Selected excerpt:

##########

NextImg:Tinley Park authorities expect charges soon in slayings of mother, 3 daughters in domestic shooting

Authorities expect to file charges against the suspect who fatally shot a mother and her three daughters Sunday in suburban Tinley Park, in what the police chief said is the deadliest attack in the suburb since the Lane Bryant killings of 2008.

Tinley Park Police Chief Tom Tilton, speaking to reporters late Monday morning, said he would not share any details about the case until charges are filed.

“We’re in the middle of a very complex investigation,” Tilton said. “We expect to have a firm decision later on in the afternoon or further in the week, and we don’t want to say anything that will prejudice this.”

Officers responded about 11:20 a.m. Sunday to a home in the 7400 block of 173rd Place after a man called 911 to report a person shot, authorities have said.

##########

[Saved data entries]
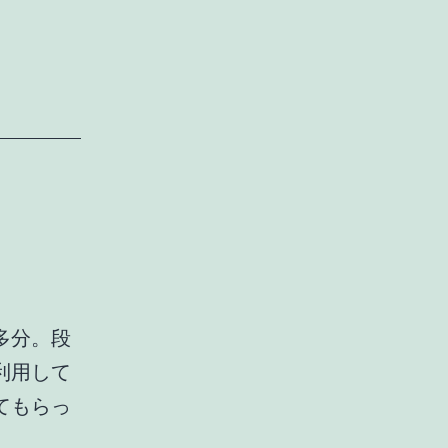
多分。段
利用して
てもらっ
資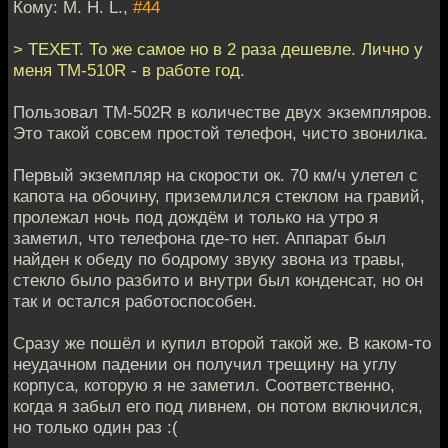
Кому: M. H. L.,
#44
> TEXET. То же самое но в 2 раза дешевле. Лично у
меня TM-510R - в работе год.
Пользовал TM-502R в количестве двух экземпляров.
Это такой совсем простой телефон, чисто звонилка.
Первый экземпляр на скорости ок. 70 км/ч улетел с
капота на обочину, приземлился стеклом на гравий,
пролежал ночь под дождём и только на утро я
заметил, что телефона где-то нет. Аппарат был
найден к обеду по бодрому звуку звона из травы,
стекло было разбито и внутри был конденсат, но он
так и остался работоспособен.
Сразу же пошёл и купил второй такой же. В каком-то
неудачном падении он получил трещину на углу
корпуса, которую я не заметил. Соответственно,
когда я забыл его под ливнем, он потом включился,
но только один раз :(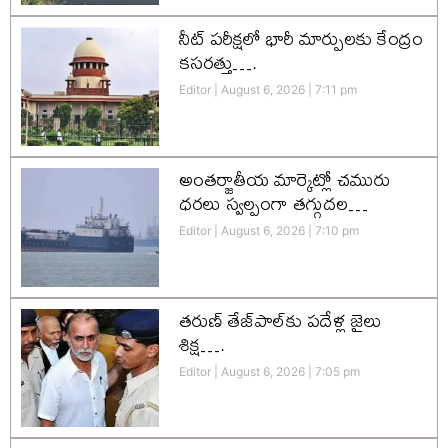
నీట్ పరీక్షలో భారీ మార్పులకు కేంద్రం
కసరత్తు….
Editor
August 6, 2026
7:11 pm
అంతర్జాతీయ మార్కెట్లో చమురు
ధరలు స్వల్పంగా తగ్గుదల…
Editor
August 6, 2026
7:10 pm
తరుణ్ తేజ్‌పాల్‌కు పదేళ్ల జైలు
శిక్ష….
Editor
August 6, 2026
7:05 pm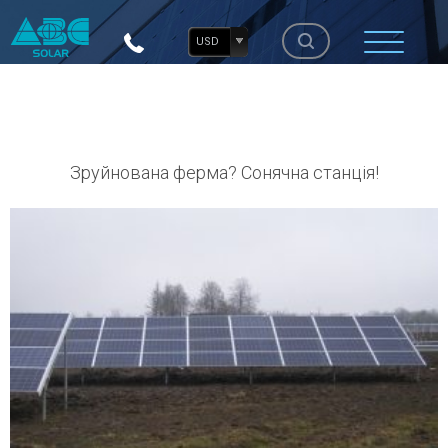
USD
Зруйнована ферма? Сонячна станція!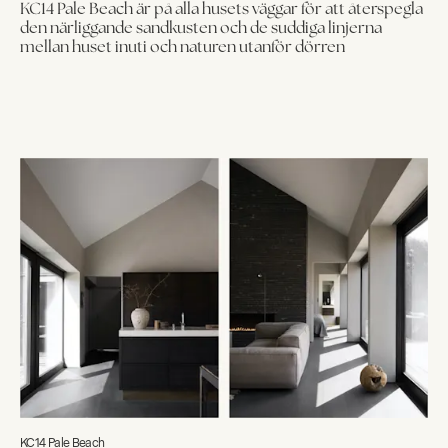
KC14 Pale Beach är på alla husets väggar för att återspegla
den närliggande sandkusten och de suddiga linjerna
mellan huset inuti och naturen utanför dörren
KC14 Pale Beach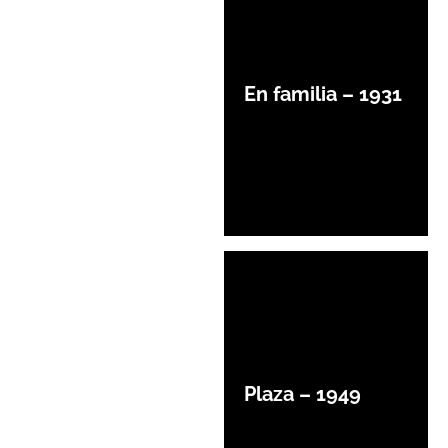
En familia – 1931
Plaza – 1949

##########

Work instructions:
A – Please repeat the part of the Tinley Park shooting article between "Authorities expect to" and "charges are filed.", inclusive.
B – Answer these questions from the Tinley Park shooting article:
(i) What is the name of the Tinley Park police chief?
(ii) At about what time on Sunday did officers respond to the home?
(iii) Since what event does the police chief say this is the deadliest attack in the suburb?
These rows have no connection to the Tinley Park shooting article.

Responses in order:
A –
Authorities expect to file charges against the suspect who fatally shot a mother and her three daughters Sunday in suburban Tinley Park, in what the police chief said is the deadliest attack in the suburb since the Lane Bryant killings of 2008.

Tinley Park Police Chief Tom Tilton, speaking to reporters late Monday morning, said he would not share any details about the case until charges are filed.

B –
(i) Tom Tilton
(ii) About 11:20 a.m.
(iii) The Lane Bryant killings of 2008